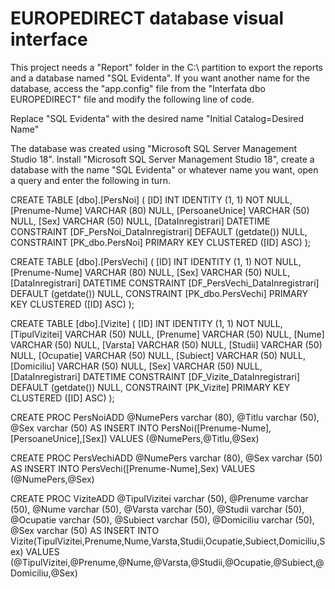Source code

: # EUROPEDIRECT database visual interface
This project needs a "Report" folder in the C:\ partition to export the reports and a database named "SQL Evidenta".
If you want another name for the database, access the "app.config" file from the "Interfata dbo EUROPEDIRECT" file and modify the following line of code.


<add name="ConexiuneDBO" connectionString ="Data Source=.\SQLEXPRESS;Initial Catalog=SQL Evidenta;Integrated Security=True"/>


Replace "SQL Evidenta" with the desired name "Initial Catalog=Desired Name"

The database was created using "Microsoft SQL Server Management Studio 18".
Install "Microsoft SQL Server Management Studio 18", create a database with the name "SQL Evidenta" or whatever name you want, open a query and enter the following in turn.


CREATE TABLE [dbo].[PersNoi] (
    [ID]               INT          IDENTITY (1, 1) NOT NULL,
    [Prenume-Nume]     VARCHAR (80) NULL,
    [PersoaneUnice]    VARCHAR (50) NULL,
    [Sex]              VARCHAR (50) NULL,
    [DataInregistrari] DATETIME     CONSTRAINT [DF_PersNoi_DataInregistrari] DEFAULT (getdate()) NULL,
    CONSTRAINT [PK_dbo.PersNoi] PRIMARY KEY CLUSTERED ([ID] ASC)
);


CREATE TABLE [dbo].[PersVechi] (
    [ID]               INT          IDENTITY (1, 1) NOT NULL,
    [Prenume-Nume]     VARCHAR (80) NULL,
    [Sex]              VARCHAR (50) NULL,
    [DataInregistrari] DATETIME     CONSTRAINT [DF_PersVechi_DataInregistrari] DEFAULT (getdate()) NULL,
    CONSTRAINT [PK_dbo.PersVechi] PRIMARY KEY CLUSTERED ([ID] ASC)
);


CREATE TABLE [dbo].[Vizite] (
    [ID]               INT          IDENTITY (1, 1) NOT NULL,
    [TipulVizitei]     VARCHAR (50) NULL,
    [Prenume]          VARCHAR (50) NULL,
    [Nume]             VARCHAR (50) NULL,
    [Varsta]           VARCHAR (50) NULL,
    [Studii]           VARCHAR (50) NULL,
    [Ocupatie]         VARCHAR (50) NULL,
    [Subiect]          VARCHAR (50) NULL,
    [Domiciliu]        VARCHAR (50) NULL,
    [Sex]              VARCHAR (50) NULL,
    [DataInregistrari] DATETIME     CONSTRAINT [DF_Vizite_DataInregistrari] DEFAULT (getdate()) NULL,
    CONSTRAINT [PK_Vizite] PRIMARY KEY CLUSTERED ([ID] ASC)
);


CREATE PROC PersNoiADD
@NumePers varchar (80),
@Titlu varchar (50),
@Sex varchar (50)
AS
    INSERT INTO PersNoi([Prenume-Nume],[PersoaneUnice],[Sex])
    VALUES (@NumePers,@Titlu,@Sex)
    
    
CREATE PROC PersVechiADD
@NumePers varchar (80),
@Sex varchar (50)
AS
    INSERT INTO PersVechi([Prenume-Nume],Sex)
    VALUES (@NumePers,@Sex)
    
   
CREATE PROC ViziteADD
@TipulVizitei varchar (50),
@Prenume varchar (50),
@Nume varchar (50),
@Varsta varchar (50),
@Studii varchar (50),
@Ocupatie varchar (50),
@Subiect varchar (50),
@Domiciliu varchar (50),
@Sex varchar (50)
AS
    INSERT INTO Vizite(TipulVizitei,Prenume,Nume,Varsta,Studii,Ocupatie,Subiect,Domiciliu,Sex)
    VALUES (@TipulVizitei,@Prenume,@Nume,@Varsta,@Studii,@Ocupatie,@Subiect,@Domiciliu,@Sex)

Task goal:
Everything in the data except the pictures needs to be written out exactly.

Written reply:
Source code

: # EUROPEDIRECT database visual interface
This project needs a "Report" folder in the C:\ partition to export the reports and a database named "SQL Evidenta".
If you want another name for the database, access the "app.config" file from the "Interfata dbo EUROPEDIRECT" file and modify the following line of code.


<add name="ConexiuneDBO" connectionString ="Data Source=.\SQLEXPRESS;Initial Catalog=SQL Evidenta;Integrated Security=True"/>


Replace "SQL Evidenta" with the desired name "Initial Catalog=Desired Name"

The database was created using "Microsoft SQL Server Management Studio 18".
Install "Microsoft SQL Server Management Studio 18", create a database with the name "SQL Evidenta" or whatever name you want, open a query and enter the following in turn.


CREATE TABLE [dbo].[PersNoi] (
    [ID]               INT          IDENTITY (1, 1) NOT NULL,
    [Prenume-Nume]     VARCHAR (80) NULL,
    [PersoaneUnice]    VARCHAR (50) NULL,
    [Sex]              VARCHAR (50) NULL,
    [DataInregistrari] DATETIME     CONSTRAINT [DF_PersNoi_DataInregistrari] DEFAULT (getdate()) NULL,
    CONSTRAINT [PK_dbo.PersNoi] PRIMARY KEY CLUSTERED ([ID] ASC)
);


CREATE TABLE [dbo].[PersVechi] (
    [ID]               INT          IDENTITY (1, 1) NOT NULL,
    [Prenume-Nume]     VARCHAR (80) NULL,
    [Sex]              VARCHAR (50) NULL,
    [DataInregistrari] DATETIME     CONSTRAINT [DF_PersVechi_DataInregistrari] DEFAULT (getdate()) NULL,
    CONSTRAINT [PK_dbo.PersVechi] PRIMARY KEY CLUSTERED ([ID] ASC)
);


CREATE TABLE [dbo].[Vizite] (
    [ID]               INT          IDENTITY (1, 1) NOT NULL,
    [TipulVizitei]     VARCHAR (50) NULL,
    [Prenume]          VARCHAR (50) NULL,
    [Nume]             VARCHAR (50) NULL,
    [Varsta]           VARCHAR (50) NULL,
    [Studii]           VARCHAR (50) NULL,
    [Ocupatie]         VARCHAR (50) NULL,
    [Subiect]          VARCHAR (50) NULL,
    [Domiciliu]        VARCHAR (50) NULL,
    [Sex]              VARCHAR (50) NULL,
    [DataInregistrari] DATETIME     CONSTRAINT [DF_Vizite_DataInregistrari] DEFAULT (getdate()) NULL,
    CONSTRAINT [PK_Vizite] PRIMARY KEY CLUSTERED ([ID] ASC)
);


CREATE PROC PersNoiADD
@NumePers varchar (80),
@Titlu varchar (50),
@Sex varchar (50)
AS
    INSERT INTO PersNoi([Prenume-Nume],[PersoaneUnice],[Sex])
    VALUES (@NumePers,@Titlu,@Sex)
    
    
CREATE PROC PersVechiADD
@NumePers varchar (80),
@Sex varchar (50)
AS
    INSERT INTO PersVechi([Prenume-Nume],Sex)
    VALUES (@NumePers,@Sex)
    
   
CREATE PROC ViziteADD
@TipulVizitei varchar (50),
@Prenume varchar (50),
@Nume varchar (50),
@Varsta varchar (50),
@Studii varchar (50),
@Ocupatie varchar (50),
@Subiect varchar (50),
@Domiciliu varchar (50),
@Sex varchar (50)
AS
    INSERT INTO Vizite(TipulVizitei,Prenume,Nume,Varsta,Studii,Ocupatie,Subiect,Domiciliu,Sex)
    VALUES (@TipulVizitei,@Prenume,@Nume,@Varsta,@Studii,@Ocupatie,@Subiect,@Domiciliu,@Sex)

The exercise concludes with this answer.